April 16, 2012
Folks, we all knew coming into the high school baseball season this spring that there was a ton of talent in Gwinnett County.
What we suspected, but may not have fully realized until recently, was how widespread throughout the county that talent is — especially among the higher-classification schools.
That's not to say the lower classification teams aren't also loaded. Defending state champions Buford (Class AA) and Hebron Christian (Class A) currently lead their respective region races, while GAC,
Providence Christian and Wesleyan are all right in the thick of races for state playoff berths.
But a look at the standings in Regions 7-AAAAA and 8-AAAAA would make even long-time observers hard-pressed to come up with a season in which there was so much talent — and so much parity — in the local regions as this year.
"It's one of those things where every (game), you know you have a chance if you can keep it close … late," North Gwinnett coach Frank Vashaw said minutes after his Bulldogs beat Peachtree Ridge 3-2 on Saturday at Coolray Field. "One of the college guys told me at the beginning of the year, 'You're going to find out when you get a three- or four-run lead, you think you're up by eight or nine.' I can't really attest to that, because we haven't had that situation, really."
Few teams in Region 7-AAAAA have been in that kind of comfortable position this season.
The North win over Peachtree Ridge on Saturday marked the 18th game in that region this spring decided by a single run, while six more have been decided by two runs.
In addition, seven region games have needed extra innings to determine a winner.
"In this region, every ball game, you're getting battle tested," said Peachtree Ridge coach Ryan Hanik, whose Lions have been had 10 of their 13 region games decided by two runs or less, including two in extra innings. "We've just got to hope that these (close games) help us in the playoffs, if we're fortunate enough to get there."
That last phrase, "if we're fortunate enough to get there," is the quite apt, given how competitive
Region 7 from top to bottom is this year. I can't remember a season in which there are literally no weak links in a region.
Sure, you can look at the standings and see Norcross at 3-9 and Duluth at 3-10 (heading into Monday afternoon's play).
But neither the Blue Devils nor the Wildcats can be seen as a sure thing.
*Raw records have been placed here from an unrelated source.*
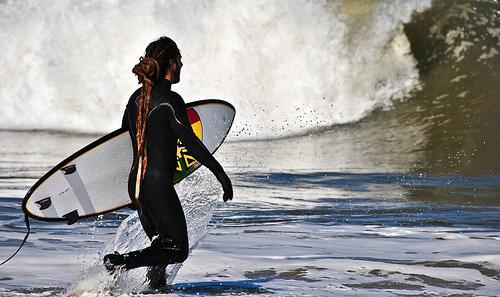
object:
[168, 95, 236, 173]
arm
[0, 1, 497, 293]
water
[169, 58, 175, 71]
ear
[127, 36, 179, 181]
hair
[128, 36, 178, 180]
dreaded hair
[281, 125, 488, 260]
water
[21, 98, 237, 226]
surf board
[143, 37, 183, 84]
head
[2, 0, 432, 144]
big wave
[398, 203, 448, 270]
ground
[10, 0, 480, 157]
water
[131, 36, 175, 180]
dreadlocks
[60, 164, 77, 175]
fin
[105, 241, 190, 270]
leg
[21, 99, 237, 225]
surfboard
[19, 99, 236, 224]
board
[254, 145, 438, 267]
water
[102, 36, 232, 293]
surfer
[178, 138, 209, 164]
elbow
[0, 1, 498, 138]
wave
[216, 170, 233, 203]
hand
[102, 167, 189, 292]
legs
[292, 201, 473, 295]
water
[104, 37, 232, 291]
man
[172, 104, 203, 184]
design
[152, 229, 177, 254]
foot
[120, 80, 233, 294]
wet suit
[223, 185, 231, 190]
part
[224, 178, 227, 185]
part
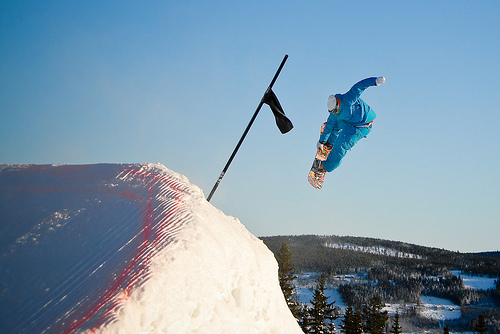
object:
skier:
[305, 75, 389, 193]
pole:
[203, 45, 303, 222]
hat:
[325, 91, 339, 113]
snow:
[197, 226, 223, 253]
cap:
[30, 160, 282, 310]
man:
[303, 70, 385, 189]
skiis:
[192, 55, 300, 200]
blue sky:
[3, 0, 498, 254]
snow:
[1, 162, 305, 332]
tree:
[267, 237, 302, 322]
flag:
[201, 52, 296, 203]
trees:
[381, 303, 406, 331]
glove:
[369, 76, 394, 93]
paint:
[16, 167, 181, 332]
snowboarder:
[307, 73, 385, 189]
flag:
[262, 87, 298, 137]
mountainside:
[267, 227, 496, 334]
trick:
[293, 71, 388, 194]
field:
[4, 154, 323, 332]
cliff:
[194, 180, 364, 330]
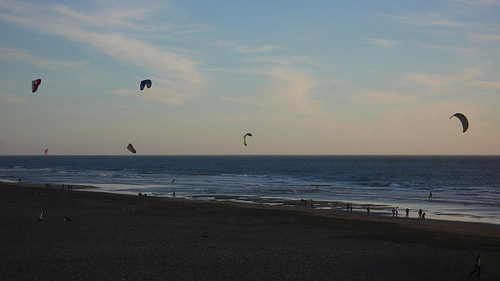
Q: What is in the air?
A: Kites.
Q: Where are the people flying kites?
A: At the beach.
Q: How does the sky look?
A: Partly cloudy.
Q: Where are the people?
A: On the beach.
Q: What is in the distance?
A: The ocean.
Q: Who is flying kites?
A: The people on the beach.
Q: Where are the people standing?
A: On the beach.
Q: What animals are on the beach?
A: Birds.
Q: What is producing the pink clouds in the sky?
A: The sunset.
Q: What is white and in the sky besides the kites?
A: Clouds.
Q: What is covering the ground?
A: Sand.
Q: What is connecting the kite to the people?
A: String.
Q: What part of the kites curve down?
A: The outside.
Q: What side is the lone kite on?
A: The right.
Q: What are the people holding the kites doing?
A: Para surfing.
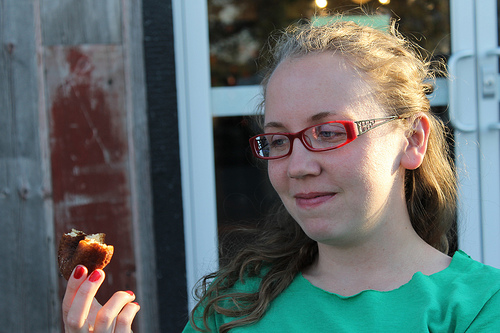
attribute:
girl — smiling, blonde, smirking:
[61, 22, 500, 332]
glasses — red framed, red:
[248, 115, 404, 160]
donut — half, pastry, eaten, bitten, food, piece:
[57, 228, 115, 282]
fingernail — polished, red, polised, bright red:
[72, 264, 86, 279]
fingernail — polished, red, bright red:
[89, 270, 103, 284]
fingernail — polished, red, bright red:
[124, 289, 135, 296]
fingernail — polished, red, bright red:
[131, 301, 141, 306]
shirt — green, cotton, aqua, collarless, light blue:
[182, 247, 499, 333]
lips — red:
[292, 190, 340, 210]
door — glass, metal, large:
[173, 0, 500, 333]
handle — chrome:
[484, 47, 500, 134]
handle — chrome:
[445, 48, 477, 134]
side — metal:
[356, 116, 406, 137]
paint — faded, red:
[40, 43, 138, 333]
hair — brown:
[183, 2, 466, 331]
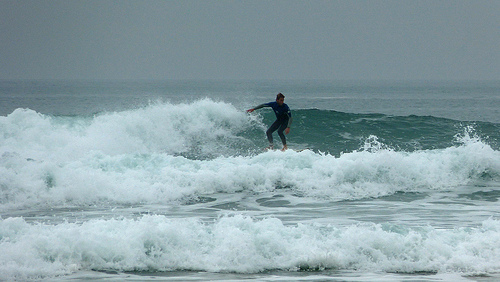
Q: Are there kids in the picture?
A: No, there are no kids.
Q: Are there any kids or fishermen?
A: No, there are no kids or fishermen.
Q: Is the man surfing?
A: Yes, the man is surfing.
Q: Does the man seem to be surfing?
A: Yes, the man is surfing.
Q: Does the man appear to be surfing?
A: Yes, the man is surfing.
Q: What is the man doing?
A: The man is surfing.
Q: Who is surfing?
A: The man is surfing.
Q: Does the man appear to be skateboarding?
A: No, the man is surfing.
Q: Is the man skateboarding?
A: No, the man is surfing.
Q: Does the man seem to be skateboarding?
A: No, the man is surfing.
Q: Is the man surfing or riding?
A: The man is surfing.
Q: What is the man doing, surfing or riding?
A: The man is surfing.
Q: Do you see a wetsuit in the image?
A: Yes, there is a wetsuit.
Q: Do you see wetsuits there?
A: Yes, there is a wetsuit.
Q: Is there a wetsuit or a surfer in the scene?
A: Yes, there is a wetsuit.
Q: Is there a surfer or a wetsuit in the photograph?
A: Yes, there is a wetsuit.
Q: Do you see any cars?
A: No, there are no cars.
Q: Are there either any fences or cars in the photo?
A: No, there are no cars or fences.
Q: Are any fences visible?
A: No, there are no fences.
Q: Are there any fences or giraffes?
A: No, there are no fences or giraffes.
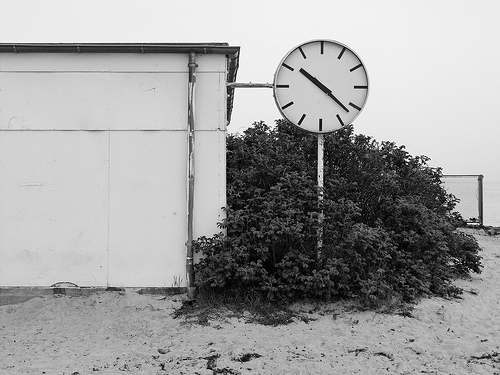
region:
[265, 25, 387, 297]
a white clock on a pole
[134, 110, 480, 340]
a bush next to building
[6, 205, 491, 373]
a dirt ground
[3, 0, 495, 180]
a cloudy sky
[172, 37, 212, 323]
a white and gray pipe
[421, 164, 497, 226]
a gray fence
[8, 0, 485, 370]
a scene outside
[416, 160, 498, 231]
water is seen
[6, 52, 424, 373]
a black and white photo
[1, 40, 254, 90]
gutters on the top of roof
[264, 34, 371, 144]
a black and white clock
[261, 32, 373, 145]
a clock reading 10:21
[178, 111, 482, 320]
a large bush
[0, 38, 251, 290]
a white painted building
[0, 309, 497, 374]
white sand on the ground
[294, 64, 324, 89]
a small clock hand on the ten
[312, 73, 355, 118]
a long clock hand between the four and five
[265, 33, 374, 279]
a clock mounted on a pole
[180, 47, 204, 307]
a rain gutter pipe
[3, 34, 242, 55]
a roof line rain gutter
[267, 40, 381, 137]
a large clock face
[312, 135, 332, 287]
a pole attached to a large clock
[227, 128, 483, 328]
a large bush with a pole in it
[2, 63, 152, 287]
the side of a white building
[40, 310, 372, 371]
sand on a beach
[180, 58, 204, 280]
the water pipe on the side of a building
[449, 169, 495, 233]
a section of fence behind a bush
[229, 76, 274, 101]
a metal piece protruding from the side of a building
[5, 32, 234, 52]
the roofline of the top of a building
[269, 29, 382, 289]
a large metal clock standing inside a bush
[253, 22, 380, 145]
the face of a clock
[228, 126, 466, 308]
overgrown shrubbery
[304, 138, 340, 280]
rusty pole sticking out of the shrubs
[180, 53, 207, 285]
thin pole that's paint is peeling off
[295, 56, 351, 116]
two black clock hands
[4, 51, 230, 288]
white concrete wall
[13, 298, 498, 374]
sandy ground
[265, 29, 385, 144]
clock with thin lines that indicate the time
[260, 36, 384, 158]
white and black clock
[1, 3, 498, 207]
clear skies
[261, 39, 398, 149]
One clock is standing on pole.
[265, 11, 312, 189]
Leaves are green color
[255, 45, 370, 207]
clock is attached to the pole.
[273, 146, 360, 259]
Pole is in between the bush.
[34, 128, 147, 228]
Wall is white color.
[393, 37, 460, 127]
Sky is white color.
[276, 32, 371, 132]
4.23 is the time shown.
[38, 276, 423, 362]
Bushes are in sand.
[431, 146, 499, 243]
Fence is found behind the bush.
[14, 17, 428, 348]
Day time picture.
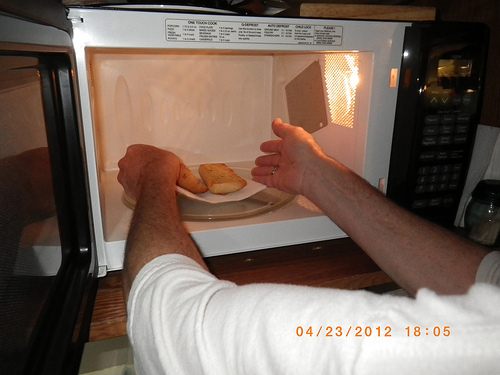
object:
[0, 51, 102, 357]
glass door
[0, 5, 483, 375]
black microwave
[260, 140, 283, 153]
finger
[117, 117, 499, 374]
man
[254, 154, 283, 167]
finger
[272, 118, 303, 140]
finger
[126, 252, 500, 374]
sleeve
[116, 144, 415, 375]
arm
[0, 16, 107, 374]
door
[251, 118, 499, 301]
arms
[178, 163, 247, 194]
food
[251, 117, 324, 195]
hand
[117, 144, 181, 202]
hand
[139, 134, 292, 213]
food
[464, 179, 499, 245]
container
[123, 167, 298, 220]
glass plate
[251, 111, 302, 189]
finger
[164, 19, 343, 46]
instruction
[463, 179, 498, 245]
jar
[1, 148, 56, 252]
reflection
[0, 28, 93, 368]
surface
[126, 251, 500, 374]
shirt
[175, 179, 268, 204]
napkin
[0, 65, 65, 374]
window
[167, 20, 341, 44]
words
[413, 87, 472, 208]
buttons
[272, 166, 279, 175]
ring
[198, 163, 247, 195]
hot pocket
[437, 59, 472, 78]
display screen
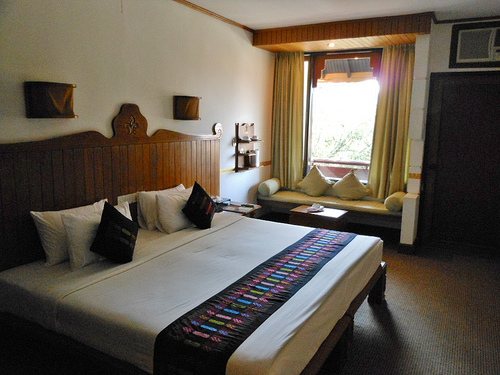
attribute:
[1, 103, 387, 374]
bed — large, wooden, brown, empty, neatly made, big, king size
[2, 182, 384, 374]
sheet — white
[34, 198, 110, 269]
pillow — white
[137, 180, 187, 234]
pillow — white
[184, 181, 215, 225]
pillow — black, decorative, brown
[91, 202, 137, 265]
pillow — black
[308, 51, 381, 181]
window — open, backlit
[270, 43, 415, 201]
curtain — yellow, cream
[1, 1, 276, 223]
wall — white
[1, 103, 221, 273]
headboard — wooden, large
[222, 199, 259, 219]
table — small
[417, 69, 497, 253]
door — dark brown, closet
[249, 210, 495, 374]
carpet — floor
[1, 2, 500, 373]
hotel room — large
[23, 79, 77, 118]
light — brown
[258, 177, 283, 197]
divan — small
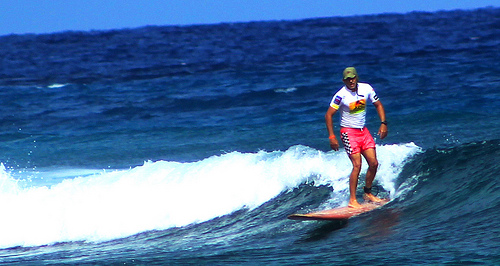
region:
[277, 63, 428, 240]
man surfing in ocean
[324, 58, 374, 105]
man wearing green cap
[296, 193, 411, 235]
red surfboard in water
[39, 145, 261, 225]
white crest of ocean wave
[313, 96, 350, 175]
man wearing orange bracelet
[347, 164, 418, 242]
surboard tethered to leg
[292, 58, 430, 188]
man in shirt and shorts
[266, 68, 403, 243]
man riding the waves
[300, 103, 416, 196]
red shorts with checks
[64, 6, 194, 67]
clear sky over ocean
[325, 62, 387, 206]
a man riding a surfboard on a sunny day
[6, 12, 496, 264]
the bright blue ocean on a sunny day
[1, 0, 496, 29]
the bright blue sky on a sunny day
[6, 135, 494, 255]
the wave the man is riding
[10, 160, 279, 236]
the foamy part of the wave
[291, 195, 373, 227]
the red surfboard the man is riding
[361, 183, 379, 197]
the cord attached to the man's ankle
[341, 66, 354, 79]
the hat on the man's head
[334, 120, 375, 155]
the pink shorts the man is wearing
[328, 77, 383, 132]
the white shirt the man has on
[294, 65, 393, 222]
Man on surfboard in the ocean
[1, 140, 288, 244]
Wave breaking in the ocean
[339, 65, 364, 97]
Man wearing a green hat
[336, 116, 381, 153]
Man wearing red shorts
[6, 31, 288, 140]
Dark blue ocean water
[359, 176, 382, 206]
Ankle strap connected to the surfboard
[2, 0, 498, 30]
Light blue sky at the horizon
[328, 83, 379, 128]
Man wearing a white t-shirt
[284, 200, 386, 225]
Red surfboard sticking out of the water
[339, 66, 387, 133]
Man wearing a black watch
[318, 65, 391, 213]
a man standing on a surfboard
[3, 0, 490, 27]
the bright blue sky above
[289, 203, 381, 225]
the red surfboard in the water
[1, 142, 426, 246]
the foamy part of the wave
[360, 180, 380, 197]
the cord on the man's ankle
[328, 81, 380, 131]
the white shirt the man is wearing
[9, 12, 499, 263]
the bright blue ocean with waves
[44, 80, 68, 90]
a white spot in the water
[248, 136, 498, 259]
the rest of the wave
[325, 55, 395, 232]
The man is standing on the surfboard.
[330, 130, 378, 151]
the man is wearing red trunks.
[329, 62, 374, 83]
The man is wearing a cap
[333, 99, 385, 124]
The shirt is very colorful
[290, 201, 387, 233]
The surfboard is in the water.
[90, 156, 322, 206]
The waves are white.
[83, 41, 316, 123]
The wate is a dark blue.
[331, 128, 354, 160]
The shorts are black and white on the side.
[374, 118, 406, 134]
The man is wearing a watch.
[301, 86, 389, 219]
The man is riding the wave.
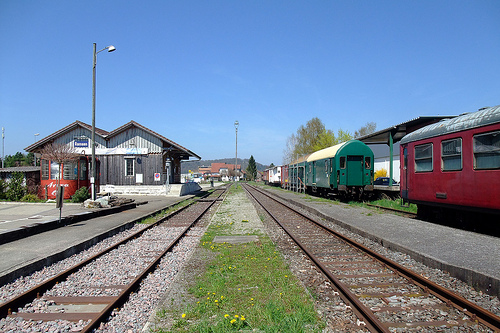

No team that features multiple pitching options like Norcross does with Chris Raasch, Joseph Wilber and Jackson Williams or Duluth does with Zack Erwin and Chris Rich can be.
In fact, both team also still have a shot at the last of the region's four postseason berths.
And while Region 8-AAAAA may be a little more top-heavy than Region 7-AAAAA, Gwinnett's other Class AAAAA region is also ultra competitive this year, with 10 games decided by one run and three having gone to extra innings.
While Parkview, Grayson and Brookwood are separated by just two games for the top spot, other upstarts like Shiloh, South Gwinnett and Archer have been able to more than hold their own with the leaders.
Even Central Gwinnett (in eighth place in the nine-team standings with a 3-8 region mark heading into Monday) has scored a victory over contender Brookwood this season.
And like Region 7-AAAAA, the answer to that competitiveness can be found in the proliferation of talent distributed throughout the region.
"You look at Region 8, too," Vashaw said from an outsider's perspective. "You've got two or three (big-time players) at Grayson. You've got two or three guys at Parkview. You've got the one kid (Lucas Sims) who absolutely can (do everything) at Brookwood. You've got (Josh) Nance at Shiloh. I don't know (much) about the other guys, but there's a lot of talent (in Region 8-AAAAA)."
Who knows whether or not this parity will help or hurt each region's representatives when the state playoffs begin next month, especially since the two regions are matched up with each other in the first round?
What is certain is that the last two weeks should be really fun to watch the postseason races shake out.